According to the American Psychiatric Association, there are important differences between grief and depression.
- Grief: Painful feelings come in waves and are mixed with positive memories of the person who has died.
- Depression: A person’s mood and feelings are nearly always negative.
- Grief: The person grieving has the same feelings of self-esteem they’ve always had.
- Depression: The person feels worthless and may feel like they hate themselves.
Major depression is different than the depression described in the Five Stages of Grief. It may feel like you are stuck or cannot move past it. If that becomes the case, or if you’re unsure if what you’re experiencing is normal, it’s time to talk with a mental health expert about how to cope with loss.
Getting Help Through Your Grief
You don’t have to grieve alone. Although it may feel like no one can understand your enormous loss, there are people in your life who can. The U.S. Centers for Disease Control and Prevention recommends the following steps in how to cope with loss and grief:
- Connect with family and friends. Accept offers of connection or invite people to call you or visit. You can ask your loved ones to share stories and photos of the person you’ve lost, and also plan a date and time when you can all honor your loved one. Continue to celebrate and cherish the life that was lost.

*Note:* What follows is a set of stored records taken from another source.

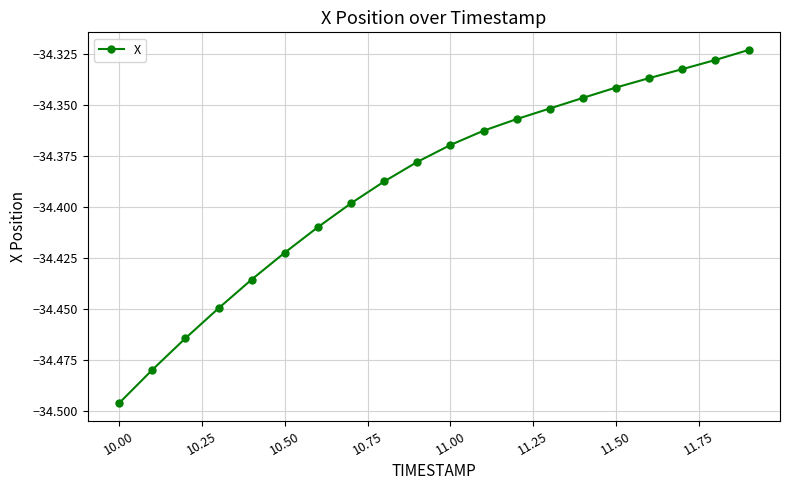

What is the sum of all values?

-687.8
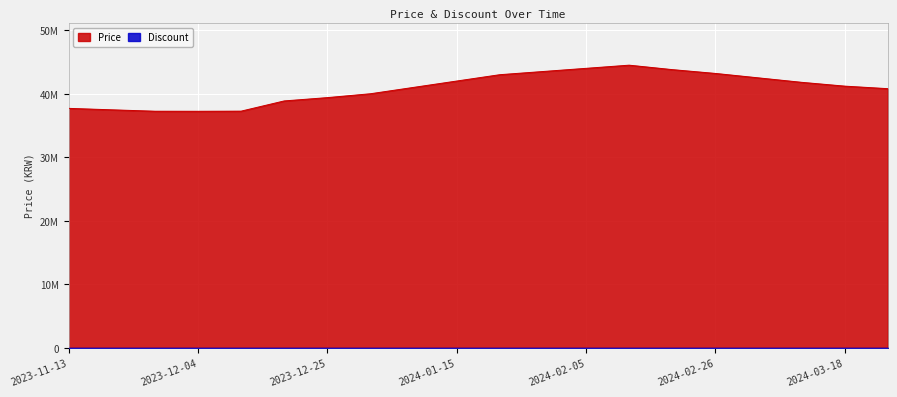

At which category does the data reach its first local peak?

2024-02-12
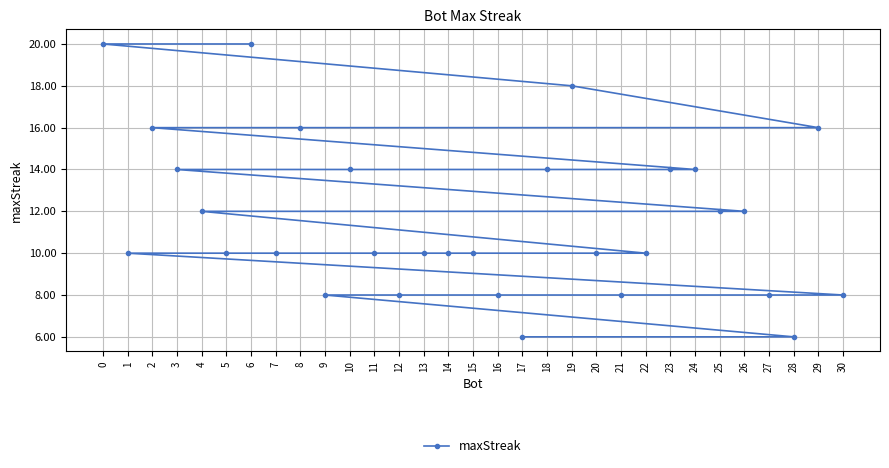

Where is the data nearest to the value 13?

24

- Create new rituals or a space for your memories. There are many ways you can express your love for the person you have lost, including starting a blog or webpage in their memory, creating a video or slideshow, starting a memory book or memory box, or if you’re so inclined, creating a community charity event in their honor. Ask your friends and family to help and contribute. You also can do something special like planting a tree in your loved one’s honor or cooking their favorite meal.

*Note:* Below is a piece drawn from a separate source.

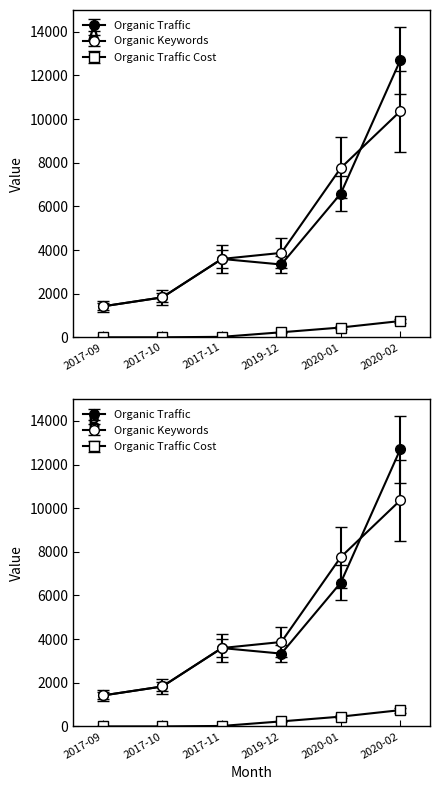

Which series has the widest spread of values?

Organic Traffic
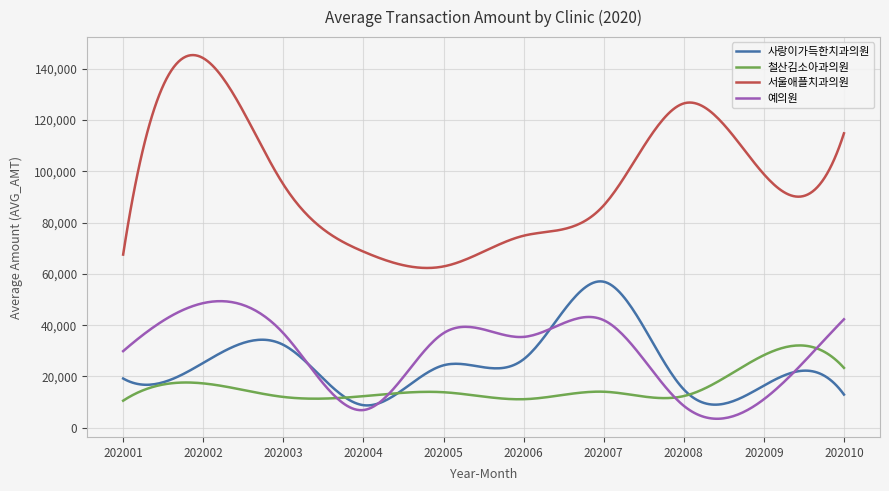

What is the minimum value for 예의원?

3499.7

- Look for local resources. It’s normal to look outside your core friend or family group for help. Grief and bereavement counselors are important resources who are skilled at helping people navigate through the grief process. Healthcare providers like Intrepid USA’s Hospice Care Team can help connect you with these and other resources. You also may want to look at the offerings of churches, synagogues, and mosques in your area, or even your personal faith leader. Many faith-supported support groups do not ask that you be a member of their faith.

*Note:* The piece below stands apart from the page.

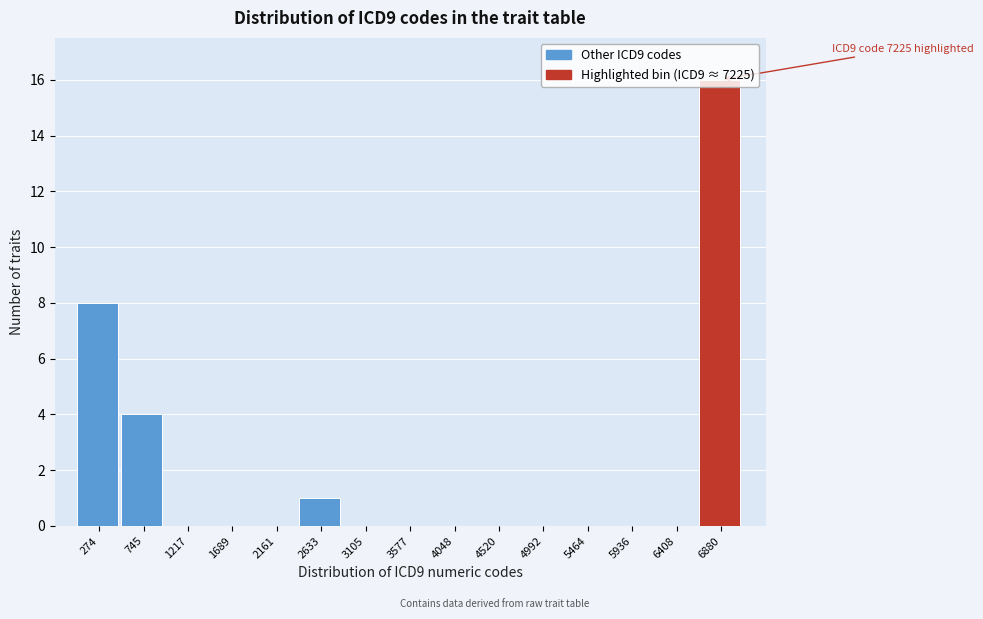

What is the maximum value shown in the chart?

16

- Ask for help. Reaching out can be difficult, but it’s also very rewarding. If you are struggling in your grief, you can start by reaching out to friends and family or your doctor. For mental health support, contact your doctor or call SAMHSA’s 24-hour helpline at 800-662-4357 (HELP). If you are in crisis, call 911 or the National Suicide Prevention Lifeline at 800-273-8255 (TALK).
5 Myths About Grief
Even if you think you know it all about grief, common myths still exist concerning the grieving process. A few of the more common myths are:
- MYTH #1: You aren’t sorry about the loss if you don’t cry. While crying is a normal response to grief, there are many ways you may experience and express your pain.
- MYTH #2: If you move on, you start to forget about your loved one. Moving on simply means that you have accepted the loss, but it does not mean you are forgetting anything. Instead, you will keep these important memories alive – and these memories may become even clearer and more precious than before.
- MYTH #3: Grief lasts a certain amount of time. The timeline for grieving varies and is different for everyone. Some people may also say “the first year is the hardest,” and while that year is very painful, it also often is accompanied by extra support from friends and family that goes away with time. That loss of support can make grieving even more difficult long after the first year.
- MYTH #4: Only women are hit hard by grief. While traditional societal norms may cause some men to feel like they can’t express emotion, they are just as affected by loss as women and need just as much support.
- MYTH #5: Crying or talking about it just makes it worse. Keeping your grief in, whether that’s your tears, words, or another expression, can make you feel trapped in your pain. By letting your grief out and embracing the mourning that you are feeling, you can take positive steps toward healing.